## [WORK REQUIRED]
When you return the lines below, go from the first through the line with "上一节我们讲到 fabric网络环境的启动测试，主要是使用 **./network_setup.sh", keep them exact, and leave out every picture.

BEGIN RECORDS FOR THE TASK

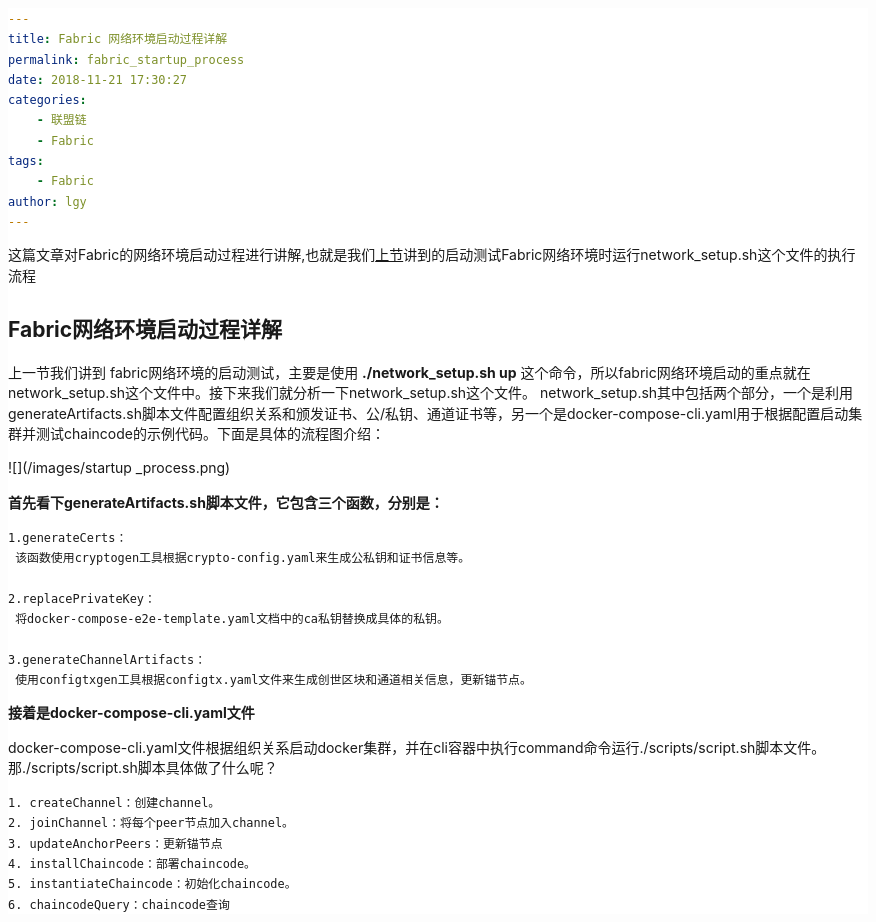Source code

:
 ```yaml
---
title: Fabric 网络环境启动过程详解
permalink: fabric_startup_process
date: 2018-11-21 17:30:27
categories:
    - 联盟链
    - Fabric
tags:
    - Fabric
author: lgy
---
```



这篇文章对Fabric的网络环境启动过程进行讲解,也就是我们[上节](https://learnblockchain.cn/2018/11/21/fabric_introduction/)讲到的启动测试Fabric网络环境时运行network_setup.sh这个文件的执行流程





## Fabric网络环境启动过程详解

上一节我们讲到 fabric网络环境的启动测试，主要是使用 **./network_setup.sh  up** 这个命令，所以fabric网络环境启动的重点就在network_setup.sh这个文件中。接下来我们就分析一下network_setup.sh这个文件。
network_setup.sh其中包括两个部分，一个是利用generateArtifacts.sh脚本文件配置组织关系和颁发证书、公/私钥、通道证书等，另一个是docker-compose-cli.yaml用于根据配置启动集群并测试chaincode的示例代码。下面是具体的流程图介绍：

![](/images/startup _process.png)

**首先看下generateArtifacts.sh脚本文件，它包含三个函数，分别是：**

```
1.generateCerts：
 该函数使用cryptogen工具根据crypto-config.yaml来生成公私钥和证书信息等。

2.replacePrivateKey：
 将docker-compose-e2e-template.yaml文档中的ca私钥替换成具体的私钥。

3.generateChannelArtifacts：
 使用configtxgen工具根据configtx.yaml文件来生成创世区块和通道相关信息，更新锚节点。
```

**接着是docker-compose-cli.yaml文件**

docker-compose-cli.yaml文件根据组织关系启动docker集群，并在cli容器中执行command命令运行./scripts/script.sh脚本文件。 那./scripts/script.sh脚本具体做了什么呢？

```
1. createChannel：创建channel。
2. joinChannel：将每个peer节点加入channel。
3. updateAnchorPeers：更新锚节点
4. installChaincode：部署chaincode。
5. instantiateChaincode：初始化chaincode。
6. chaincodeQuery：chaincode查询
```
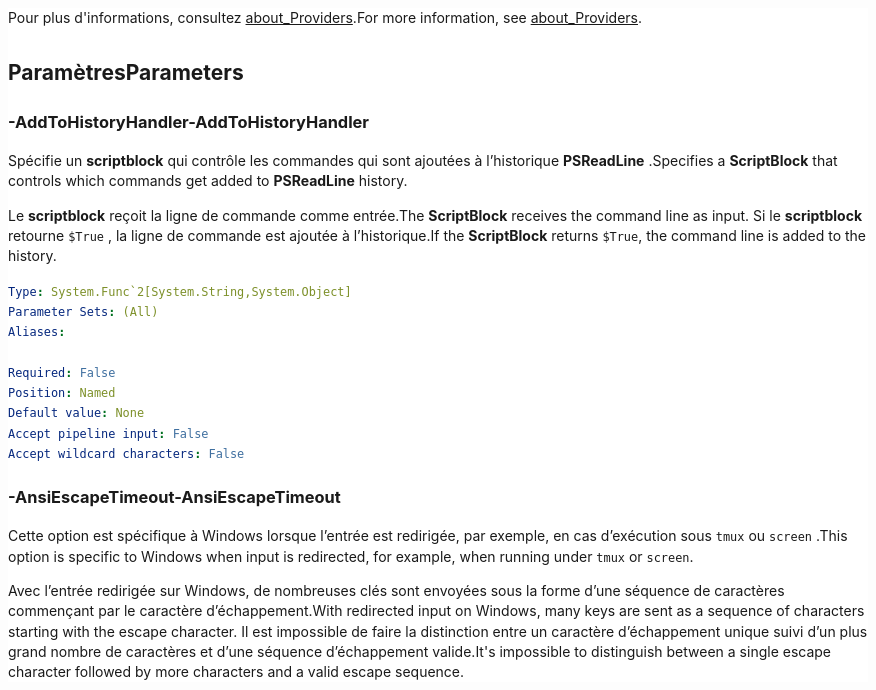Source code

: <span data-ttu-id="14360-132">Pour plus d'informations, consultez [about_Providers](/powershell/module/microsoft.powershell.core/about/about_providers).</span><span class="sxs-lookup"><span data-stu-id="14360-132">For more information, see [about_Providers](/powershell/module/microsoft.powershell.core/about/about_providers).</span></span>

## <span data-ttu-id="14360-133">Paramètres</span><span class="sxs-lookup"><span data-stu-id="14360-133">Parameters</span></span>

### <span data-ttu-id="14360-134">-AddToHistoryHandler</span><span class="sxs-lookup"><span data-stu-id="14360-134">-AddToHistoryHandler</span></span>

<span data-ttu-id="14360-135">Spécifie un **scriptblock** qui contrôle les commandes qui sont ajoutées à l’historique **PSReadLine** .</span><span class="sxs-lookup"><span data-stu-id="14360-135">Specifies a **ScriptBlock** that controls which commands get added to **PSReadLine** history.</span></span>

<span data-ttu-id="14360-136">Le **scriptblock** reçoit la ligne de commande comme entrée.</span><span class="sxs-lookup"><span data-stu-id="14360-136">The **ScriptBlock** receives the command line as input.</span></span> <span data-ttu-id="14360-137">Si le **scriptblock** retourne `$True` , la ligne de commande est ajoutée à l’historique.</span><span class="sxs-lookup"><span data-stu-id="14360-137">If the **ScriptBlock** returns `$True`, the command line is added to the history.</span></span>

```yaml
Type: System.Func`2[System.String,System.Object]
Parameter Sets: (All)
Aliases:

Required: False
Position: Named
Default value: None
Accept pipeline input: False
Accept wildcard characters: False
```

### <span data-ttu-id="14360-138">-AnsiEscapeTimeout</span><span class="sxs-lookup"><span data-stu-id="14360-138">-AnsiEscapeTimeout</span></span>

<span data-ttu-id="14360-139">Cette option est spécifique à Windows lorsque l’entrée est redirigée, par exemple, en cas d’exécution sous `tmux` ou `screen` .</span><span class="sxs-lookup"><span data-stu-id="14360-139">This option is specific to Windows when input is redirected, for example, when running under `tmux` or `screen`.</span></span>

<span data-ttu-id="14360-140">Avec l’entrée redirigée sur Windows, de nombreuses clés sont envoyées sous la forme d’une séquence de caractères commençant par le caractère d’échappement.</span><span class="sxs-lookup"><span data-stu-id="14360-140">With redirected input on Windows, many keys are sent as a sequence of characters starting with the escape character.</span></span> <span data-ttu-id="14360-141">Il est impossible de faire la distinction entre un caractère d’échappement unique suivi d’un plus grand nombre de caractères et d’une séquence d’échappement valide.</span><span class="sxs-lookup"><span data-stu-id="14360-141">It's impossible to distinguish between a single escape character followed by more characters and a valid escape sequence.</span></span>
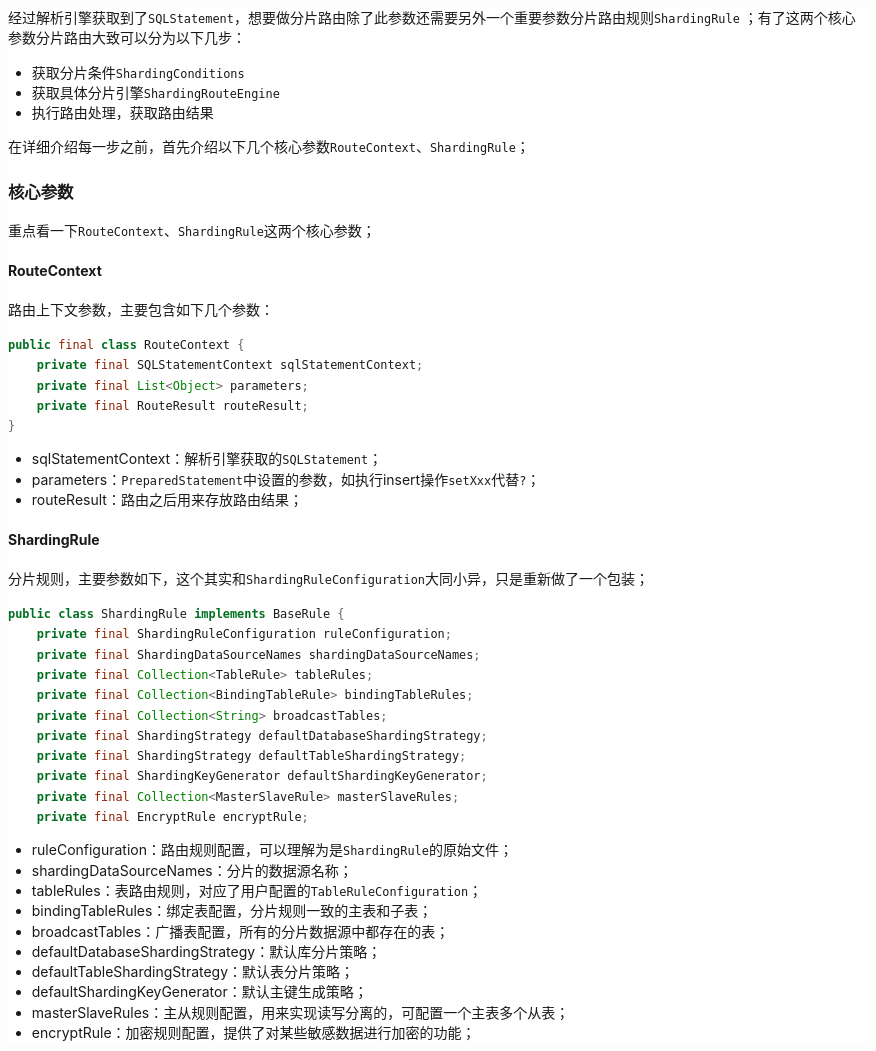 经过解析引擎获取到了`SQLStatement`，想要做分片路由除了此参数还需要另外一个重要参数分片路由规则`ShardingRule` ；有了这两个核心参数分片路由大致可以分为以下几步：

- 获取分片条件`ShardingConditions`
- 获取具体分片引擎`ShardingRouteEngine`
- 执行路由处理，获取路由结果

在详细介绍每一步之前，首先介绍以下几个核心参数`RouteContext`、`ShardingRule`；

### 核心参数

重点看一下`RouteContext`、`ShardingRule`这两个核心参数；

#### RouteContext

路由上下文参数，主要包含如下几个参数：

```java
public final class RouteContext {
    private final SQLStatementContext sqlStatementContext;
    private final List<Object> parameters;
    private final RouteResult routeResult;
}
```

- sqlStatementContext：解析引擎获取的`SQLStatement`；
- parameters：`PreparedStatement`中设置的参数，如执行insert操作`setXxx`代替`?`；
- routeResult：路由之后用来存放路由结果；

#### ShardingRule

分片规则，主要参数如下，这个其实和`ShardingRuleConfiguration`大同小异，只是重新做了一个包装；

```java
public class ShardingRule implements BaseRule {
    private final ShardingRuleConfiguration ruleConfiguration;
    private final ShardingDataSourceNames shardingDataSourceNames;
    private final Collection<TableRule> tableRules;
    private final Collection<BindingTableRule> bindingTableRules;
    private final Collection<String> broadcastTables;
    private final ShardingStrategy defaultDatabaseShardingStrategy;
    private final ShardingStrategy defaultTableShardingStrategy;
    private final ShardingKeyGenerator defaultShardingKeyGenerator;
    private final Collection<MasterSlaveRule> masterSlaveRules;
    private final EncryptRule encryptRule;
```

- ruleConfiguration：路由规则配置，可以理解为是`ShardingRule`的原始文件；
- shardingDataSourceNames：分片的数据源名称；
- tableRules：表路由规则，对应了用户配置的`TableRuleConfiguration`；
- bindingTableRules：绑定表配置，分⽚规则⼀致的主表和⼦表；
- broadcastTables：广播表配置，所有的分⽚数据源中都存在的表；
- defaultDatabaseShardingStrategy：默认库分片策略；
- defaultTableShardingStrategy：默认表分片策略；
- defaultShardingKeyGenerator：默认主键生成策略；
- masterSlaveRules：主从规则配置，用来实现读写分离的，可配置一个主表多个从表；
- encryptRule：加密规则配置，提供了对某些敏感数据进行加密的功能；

END RECORDS FOR THE TASK

## [EXPECTED ANSWER]
Source code

:
 ```yaml
---
title: Fabric 网络环境启动过程详解
permalink: fabric_startup_process
date: 2018-11-21 17:30:27
categories:
    - 联盟链
    - Fabric
tags:
    - Fabric
author: lgy
---
```



这篇文章对Fabric的网络环境启动过程进行讲解,也就是我们[上节](https://learnblockchain.cn/2018/11/21/fabric_introduction/)讲到的启动测试Fabric网络环境时运行network_setup.sh这个文件的执行流程





## Fabric网络环境启动过程详解

上一节我们讲到 fabric网络环境的启动测试，主要是使用 **./network_setup.sh  up** 这个命令，所以fabric网络环境启动的重点就在network_setup.sh这个文件中。接下来我们就分析一下network_setup.sh这个文件。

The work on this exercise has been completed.